> _Directions_:
Where a line below holds the string "architecture", that line goes into the answer.

[Records drawn from a dataset]
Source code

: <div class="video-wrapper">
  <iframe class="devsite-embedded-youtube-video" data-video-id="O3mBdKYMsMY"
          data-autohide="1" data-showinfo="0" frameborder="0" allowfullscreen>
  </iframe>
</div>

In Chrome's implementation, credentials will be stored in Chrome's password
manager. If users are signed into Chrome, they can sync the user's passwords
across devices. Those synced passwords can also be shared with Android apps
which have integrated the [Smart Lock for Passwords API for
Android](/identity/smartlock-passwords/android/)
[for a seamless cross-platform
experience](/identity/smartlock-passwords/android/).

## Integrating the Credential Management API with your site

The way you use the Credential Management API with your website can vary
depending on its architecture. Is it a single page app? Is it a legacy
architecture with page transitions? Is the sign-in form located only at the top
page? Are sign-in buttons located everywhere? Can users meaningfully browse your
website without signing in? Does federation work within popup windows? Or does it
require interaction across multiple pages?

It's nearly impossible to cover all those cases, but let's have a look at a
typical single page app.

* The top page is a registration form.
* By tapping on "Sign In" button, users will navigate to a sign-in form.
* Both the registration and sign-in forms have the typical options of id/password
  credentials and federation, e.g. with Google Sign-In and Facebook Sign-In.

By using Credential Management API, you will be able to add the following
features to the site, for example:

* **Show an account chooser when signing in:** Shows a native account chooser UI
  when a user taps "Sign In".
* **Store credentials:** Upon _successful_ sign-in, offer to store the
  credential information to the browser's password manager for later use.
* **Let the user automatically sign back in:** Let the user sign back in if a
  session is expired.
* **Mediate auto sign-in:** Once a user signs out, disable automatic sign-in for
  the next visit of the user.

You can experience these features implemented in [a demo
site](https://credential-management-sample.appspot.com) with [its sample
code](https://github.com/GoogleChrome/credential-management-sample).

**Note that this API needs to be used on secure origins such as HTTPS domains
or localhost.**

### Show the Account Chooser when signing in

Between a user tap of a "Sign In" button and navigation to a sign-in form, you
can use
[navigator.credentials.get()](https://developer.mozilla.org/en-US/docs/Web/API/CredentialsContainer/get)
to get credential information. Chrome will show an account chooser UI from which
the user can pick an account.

> _Reply to the task_:
depending on its architecture. Is it a single page app? Is it a legacy
architecture with page transitions? Is the sign-in form located only at the top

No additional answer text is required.